Thursday, March 06, 2008
Mid-life as a Miracle Time In Your Life
There is a great new book that has been recently discussed by Oprah on her TV show: "The Age of Miracles: Embracing a New Mid-life" by author Marianne Williamson. In it, she writes of the joy of being middle-aged. If you label middle-aged as a problem, it will continue to be a problem. If you label it as a new adolescence, a time to finally get it right in life, that'swhat it will be. Do you dread getting older? Oprah Winfrey says the 50's are the greatest time in life, and that at 54 she is the happiest she has ever been. Why is this true? It is because she has claimed her mid-life miracle. Here's what it has to so with: as a child you were proud to say you were 7 and a half, with that half indicating you were close to the older age of 7. But if you notice, no one ever says proudly that they are 37 and a half! That's because we do not perceive the older ages, particularly the dreaded 50, to be the age of miracles unless it has to do with face cream being advertised on TV. Marianne Williamson says in her book that it is the PERCEPTION of mid-life, not the actual experience of living in your mid-life, that makes a person feel unhappy. She says it is key to realize in your mid-life that you need to stop trying to please everybody, and recognize that if you are not happy then not EVERYONE is happy,
and if you are not happy you cannot make anyone else happy. She featured Natalie Cole on her show, who gave herself a birthday cake realizing she had not always been patient in her life, but she could recognize moments of patience. She therefore gave herself a wondrous birthday cake, saying on it: "Happy Birthday to my best friend, me!" The new look at middle age says we need NOT to have "youth-itis" by lookibg back at a time when we had a firm butt and high breasts, but instead see middle age as a second adolescence, a time of true rebirth. She says it is a time to "burst forth" with our new self definition and way of living our daily lives. It would be like me going from the safe comfort of a safe family radio program with Tony and Dee as I do now on WARM 101.3 and suddenly transferring to Brother Wease's raunchy new program on the Fox 95.1 in that it would require an entirely new self-definitiopn by me which I am not sure
I even want. Marianne Williamson says no one forces you to think anything, so why think of mid-life as a crisis? Say to yourself it is a mid-life PROCESS, not a crisis of any kind.
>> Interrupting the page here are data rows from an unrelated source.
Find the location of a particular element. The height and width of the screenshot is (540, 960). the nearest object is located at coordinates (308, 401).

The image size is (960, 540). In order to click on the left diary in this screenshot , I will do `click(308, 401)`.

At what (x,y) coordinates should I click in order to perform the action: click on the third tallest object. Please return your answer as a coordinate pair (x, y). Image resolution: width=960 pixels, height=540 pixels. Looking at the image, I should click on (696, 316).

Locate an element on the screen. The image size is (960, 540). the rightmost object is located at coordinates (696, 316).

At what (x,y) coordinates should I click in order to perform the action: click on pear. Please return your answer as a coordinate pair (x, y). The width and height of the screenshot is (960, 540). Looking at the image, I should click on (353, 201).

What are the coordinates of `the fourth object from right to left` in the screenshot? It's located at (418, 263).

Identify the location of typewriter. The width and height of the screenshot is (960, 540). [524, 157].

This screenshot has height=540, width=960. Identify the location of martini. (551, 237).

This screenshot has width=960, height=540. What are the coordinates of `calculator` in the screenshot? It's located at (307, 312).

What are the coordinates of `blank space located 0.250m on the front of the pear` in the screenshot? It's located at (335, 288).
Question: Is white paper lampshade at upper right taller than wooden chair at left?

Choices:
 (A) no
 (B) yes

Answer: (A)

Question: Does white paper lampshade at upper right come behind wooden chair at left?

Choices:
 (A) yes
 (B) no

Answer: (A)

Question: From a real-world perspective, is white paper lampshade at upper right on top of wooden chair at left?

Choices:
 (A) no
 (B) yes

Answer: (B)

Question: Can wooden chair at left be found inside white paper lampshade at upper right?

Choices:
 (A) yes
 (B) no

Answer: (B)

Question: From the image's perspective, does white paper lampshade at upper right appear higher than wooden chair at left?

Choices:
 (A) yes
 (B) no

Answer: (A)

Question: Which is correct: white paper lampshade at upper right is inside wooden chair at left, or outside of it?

Marianne Williamson says in this groundbreaking work that we can either live our lives "acting out of circumstances or acting out of a vision for our lives...would mid-life be the time to shut down, or would it finally be the time to get started? Would it be the time to hang out, or the time to start claim what we really want?...it is so important to NOT buy into the notion that by the time we've reached mid-life, our options are limited...it is not what has happened in your life so far that has the power to determine your future. It's how you interpret what's happened, and learned from what's happened, that sets the course for your probable tommorows."
I have read half or more of this book, and it has honestly gotten me to see the possiblities for my future rather than the limitations. Let's get a discussion going on line about this: do you feel depressed and powerless about your own mid-life or hopeful and positively expectant about your future? Write in here and share how you feel. Thanks!